Jeremy Konynddyk, the President of Refugees International, described the politicians “a racist immigration program that camouflaged as a refugee settlement, while real refugees are still stranded”.

“The main problem is to refuse to protect all other refugees from another place in the world,” he said. “There are millions of refugees around the world – people who had to flee from their home countries due to war or persecution – who have far more protection than any other in this group – of which none of them were forced to flee from South Africa.”

In comments on Friday, Stephen Miller, Senior White House official Stephen Miller, said that the arrivals this week are “the beginning of what will be a much greater movement”.

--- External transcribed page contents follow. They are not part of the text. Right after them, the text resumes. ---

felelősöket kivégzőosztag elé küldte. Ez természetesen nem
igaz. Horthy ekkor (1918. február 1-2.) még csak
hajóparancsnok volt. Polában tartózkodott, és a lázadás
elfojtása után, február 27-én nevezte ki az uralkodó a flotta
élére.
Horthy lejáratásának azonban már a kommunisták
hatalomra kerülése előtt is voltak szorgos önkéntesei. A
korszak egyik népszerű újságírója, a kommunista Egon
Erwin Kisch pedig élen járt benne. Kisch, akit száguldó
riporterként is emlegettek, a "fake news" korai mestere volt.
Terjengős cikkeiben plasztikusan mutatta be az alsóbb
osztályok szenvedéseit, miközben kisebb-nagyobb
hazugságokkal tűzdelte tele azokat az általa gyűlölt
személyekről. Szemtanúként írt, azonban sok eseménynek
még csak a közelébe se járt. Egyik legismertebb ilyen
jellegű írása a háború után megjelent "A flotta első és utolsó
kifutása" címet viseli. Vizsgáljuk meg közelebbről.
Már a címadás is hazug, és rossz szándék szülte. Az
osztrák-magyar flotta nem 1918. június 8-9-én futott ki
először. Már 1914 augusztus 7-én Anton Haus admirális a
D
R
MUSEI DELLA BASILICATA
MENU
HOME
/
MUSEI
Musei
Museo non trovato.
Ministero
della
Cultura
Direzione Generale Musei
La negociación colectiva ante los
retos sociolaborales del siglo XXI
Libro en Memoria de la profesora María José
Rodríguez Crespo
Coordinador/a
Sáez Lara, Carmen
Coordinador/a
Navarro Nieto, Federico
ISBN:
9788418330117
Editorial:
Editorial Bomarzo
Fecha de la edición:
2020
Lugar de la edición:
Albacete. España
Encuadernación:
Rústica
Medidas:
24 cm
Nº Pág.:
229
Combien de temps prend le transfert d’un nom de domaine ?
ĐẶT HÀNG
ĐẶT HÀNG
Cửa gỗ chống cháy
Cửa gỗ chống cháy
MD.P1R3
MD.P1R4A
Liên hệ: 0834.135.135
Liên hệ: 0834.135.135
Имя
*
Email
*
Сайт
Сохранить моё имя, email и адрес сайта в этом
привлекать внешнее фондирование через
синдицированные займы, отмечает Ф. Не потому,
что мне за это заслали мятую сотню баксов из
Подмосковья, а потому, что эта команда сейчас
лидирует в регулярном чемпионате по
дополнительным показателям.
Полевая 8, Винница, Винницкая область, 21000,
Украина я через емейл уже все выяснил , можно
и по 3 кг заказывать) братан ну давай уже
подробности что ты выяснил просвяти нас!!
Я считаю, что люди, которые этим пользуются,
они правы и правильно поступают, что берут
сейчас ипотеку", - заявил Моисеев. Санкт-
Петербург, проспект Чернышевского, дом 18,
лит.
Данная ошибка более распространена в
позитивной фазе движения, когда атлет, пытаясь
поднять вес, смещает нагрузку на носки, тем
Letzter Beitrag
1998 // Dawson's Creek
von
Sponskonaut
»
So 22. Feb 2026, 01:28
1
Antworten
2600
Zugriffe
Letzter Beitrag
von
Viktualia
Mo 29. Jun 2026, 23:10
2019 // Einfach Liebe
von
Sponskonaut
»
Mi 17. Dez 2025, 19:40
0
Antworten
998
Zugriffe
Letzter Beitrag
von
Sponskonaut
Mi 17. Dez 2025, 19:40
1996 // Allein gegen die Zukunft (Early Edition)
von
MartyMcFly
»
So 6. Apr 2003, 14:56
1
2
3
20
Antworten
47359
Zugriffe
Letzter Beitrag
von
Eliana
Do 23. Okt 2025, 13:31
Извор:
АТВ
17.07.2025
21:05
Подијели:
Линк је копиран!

Since Trump started his second term, the United States has taken a number of punitive measures against South Africa, whose government not only came from Trump, but also from his Ally Elon Musk, who was born and grew up in the country.

Both Trump and Musk, the technical billionaire, have claimed that white farmers in the country are discriminated against under Land reform policy that the government of South Africa is necessary to remedy the inheritance of apartheid.

South Africa adopted the expropriation law in January and tried to reverse the legacy of apartheid, which caused the major differences in landscaping in the majority of the white population of the majority and the minority.

Under apartheid, not white South Africans were violently expropriated from their country for the benefit of the white. Today, about three decades after the official termination of the racial regulation in the country, black South Africans, who make up over 80% of the population of 63 million inhabitants, have around 4% of the private country.

The expropriation law enables the government of South Africa to take land and redistribute it – without obligation to pay compensation in some cases – if the attack is “fair and fair and in the public interest”.

In February, Trump suspended help to South Africa and claimed the discrimination against white farmers. In the same execution regulations, the President said that the United States would “promote the resettlement of African refugees, escaped the discrimination against the state -funded racial -based discrimination, including racist discriminatory property confiscations”.

At the beginning of this month, Trump said in a contribution on social media: “Every farmer (with the family!) From South Africa, who wants to flee from this country for security reasons, is invited to the United States with a quick path to citizenship.”

Larry Madowo from CNN and Nimi Princewell contributed to the reporting.